Sgt. First Class Charles Martland, a member of the Special Forces, had helped to beat up the Afghan militia commander, Abdul Rahman, in 2011 after he abducted a boy and kept him chained to his bed as a sex slave. Sergeant Martland later told Army officials that he and a Special Forces captain, Dan Quinn, “felt that morally we could no longer stand by” and allow the Afghan local police “to commit atrocities.”

After the episode, Captain Quinn was relieved of his command; he withdrew from Afghanistan and later left the military. But Sergeant Martland was put under an Army-wide review program that trims the number of its noncommissioned officers when their military records show performance or conduct that is “inconsistent” with standards.

An initial decision to forcibly discharge him by Nov. 1, 2015, was delayed; in March 2016, the Army said it had postponed the discharge decision again, until May 1, to allow time for Sergeant Martland to appeal.

The delays were denounced by lawmakers, who called on the Pentagon to fully reinstate Sergeant Martland, who had been on his second deployment with the Green Berets in Afghanistan and had received a Bronze Star for his actions during a Taliban ambush.

In a statement on Friday, Lt. Col. Jerry Pionk, an Army spokesman, said the Army Board for Correction of Military Records had modified a part of Sergeant Martland’s evaluation reports and had removed him from the review program’s list.

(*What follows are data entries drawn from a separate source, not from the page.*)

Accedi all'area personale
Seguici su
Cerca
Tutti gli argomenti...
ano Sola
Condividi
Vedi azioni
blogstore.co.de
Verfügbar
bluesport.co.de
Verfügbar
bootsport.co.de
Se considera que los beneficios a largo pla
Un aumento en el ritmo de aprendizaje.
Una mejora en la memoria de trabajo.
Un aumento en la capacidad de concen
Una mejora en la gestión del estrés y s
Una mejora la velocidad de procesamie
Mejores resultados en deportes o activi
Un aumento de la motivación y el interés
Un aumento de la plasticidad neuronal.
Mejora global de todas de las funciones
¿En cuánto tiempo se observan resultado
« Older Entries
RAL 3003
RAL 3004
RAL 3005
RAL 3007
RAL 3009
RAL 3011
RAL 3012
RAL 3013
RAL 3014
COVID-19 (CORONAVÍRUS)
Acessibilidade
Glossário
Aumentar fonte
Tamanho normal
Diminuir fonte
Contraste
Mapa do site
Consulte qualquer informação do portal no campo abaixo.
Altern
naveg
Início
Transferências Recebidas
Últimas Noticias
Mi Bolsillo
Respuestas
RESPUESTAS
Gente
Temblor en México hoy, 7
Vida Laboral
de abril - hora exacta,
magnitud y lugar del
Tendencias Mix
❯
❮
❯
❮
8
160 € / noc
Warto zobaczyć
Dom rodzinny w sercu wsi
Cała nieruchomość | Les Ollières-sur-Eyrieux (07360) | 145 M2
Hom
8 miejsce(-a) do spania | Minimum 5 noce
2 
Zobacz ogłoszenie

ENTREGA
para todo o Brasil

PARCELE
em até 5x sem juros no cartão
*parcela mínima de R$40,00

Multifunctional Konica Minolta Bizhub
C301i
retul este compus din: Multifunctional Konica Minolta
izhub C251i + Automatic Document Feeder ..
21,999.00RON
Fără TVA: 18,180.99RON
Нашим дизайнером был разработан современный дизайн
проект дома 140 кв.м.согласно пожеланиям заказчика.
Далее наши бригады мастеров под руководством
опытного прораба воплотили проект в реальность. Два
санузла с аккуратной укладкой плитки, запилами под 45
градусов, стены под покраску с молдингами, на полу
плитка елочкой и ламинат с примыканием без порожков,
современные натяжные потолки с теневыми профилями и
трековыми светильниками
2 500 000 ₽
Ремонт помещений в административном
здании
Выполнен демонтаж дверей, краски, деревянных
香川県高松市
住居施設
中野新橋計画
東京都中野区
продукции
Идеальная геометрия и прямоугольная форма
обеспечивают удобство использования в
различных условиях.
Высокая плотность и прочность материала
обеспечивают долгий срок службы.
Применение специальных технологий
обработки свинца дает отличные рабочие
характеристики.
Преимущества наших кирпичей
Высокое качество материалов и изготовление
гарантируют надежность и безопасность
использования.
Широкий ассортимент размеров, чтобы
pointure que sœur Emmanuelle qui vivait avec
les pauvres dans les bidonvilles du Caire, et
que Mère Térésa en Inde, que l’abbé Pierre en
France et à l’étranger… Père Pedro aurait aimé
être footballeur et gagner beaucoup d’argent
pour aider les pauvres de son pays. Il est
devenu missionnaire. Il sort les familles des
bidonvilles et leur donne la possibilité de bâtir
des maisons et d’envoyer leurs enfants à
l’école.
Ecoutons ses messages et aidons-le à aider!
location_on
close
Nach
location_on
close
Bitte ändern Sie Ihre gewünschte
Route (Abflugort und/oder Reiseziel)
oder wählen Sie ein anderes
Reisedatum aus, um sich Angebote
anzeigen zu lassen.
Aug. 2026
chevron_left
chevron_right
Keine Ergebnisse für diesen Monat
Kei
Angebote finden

The move “will allow him to remain in the Army,” Colonel Pionk said.

The beating and its effect on the two men’s Army careers brought scrutiny to a policy of instructing American soldiers and Marines not to intervene in cases of child sex abuse by their Afghan allies.

In an article in The New York Times last year, the spokesman for the American command in Afghanistan, Col. Brian Tribus, said of the United States’ military policy, “Generally, allegations of child sexual abuse by Afghan military or police personnel would be a matter of domestic Afghan criminal law.”

He added that “there would be no express requirement that U.S. military personnel in Afghanistan report it.” An exception, he said, is when rape is being used as a weapon of war.